One of our main characters, Sarah is a woman beyond her time. We witness her struggle against the sexism against women. The fact that she is told she must do more of the housework than assist the doctors (even when they make the wrong calls). Or the fact that she is told she must find a husband. I’ll rage with you Sarah. I admire her wanting spirit, her ambition.
What was fascinating to me, was the state of medicine as compared to what we know now, or what I now know. Can you imagine surgery without anesthesia? Until I visited Scotland, I never could, but if you can’t picture it, read this book. I gotta say, my trip there primed me to just kind of instantly fall in love with this book.
At the same time, I also really liked Raven. He is struggling because he has this kind lovable heart and he hates to see the suffering and pain of his patients. Unlike some people. But don’t even get me started on that. Raven has a kind spirit and often times he means well, but can make mistakes. Or when he does make mistakes, he tries to look at them, and then apologize.
Women’s Health Care
But it was impossible for me to read this book and think about the state of women’s health care. The fact that there was such a lack of birth control, combined with the unsanitary conditions of childbirth, plus the fact there’s no easy access for safe abortion when it is needed. All of it just wrung my heart. But, while the conditions are improved, is it so different than today?

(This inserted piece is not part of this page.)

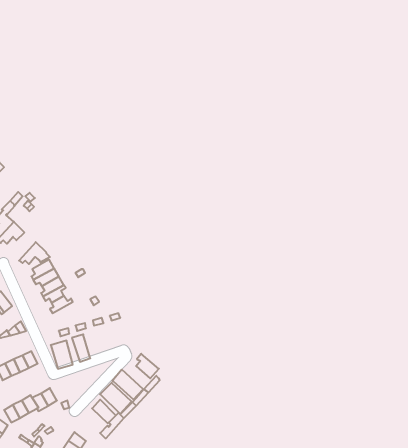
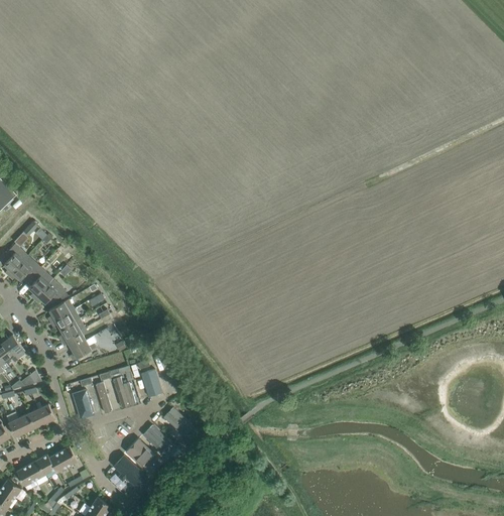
building: none -> [28,267,52,299]
building: none -> [141,373,165,400]
building: none -> [112,378,136,412]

I feel like there’s still a lack of knowledge about women’s health. There’s still turning a blind eye to the effects of medicine on women. And there’s still not access or information available to those needing care. While our actual medicine has improved, thank goodness, one cannot dismiss the ways in which women’s health, especially in this book, is taken for granted in order to improve science.
Science isn’t pure. It often requires sacrifices. And it’s subject to the whims of mankind.
This book reminds you all about this, while combining these deeper topics with mystery, compelling characters, and a chase!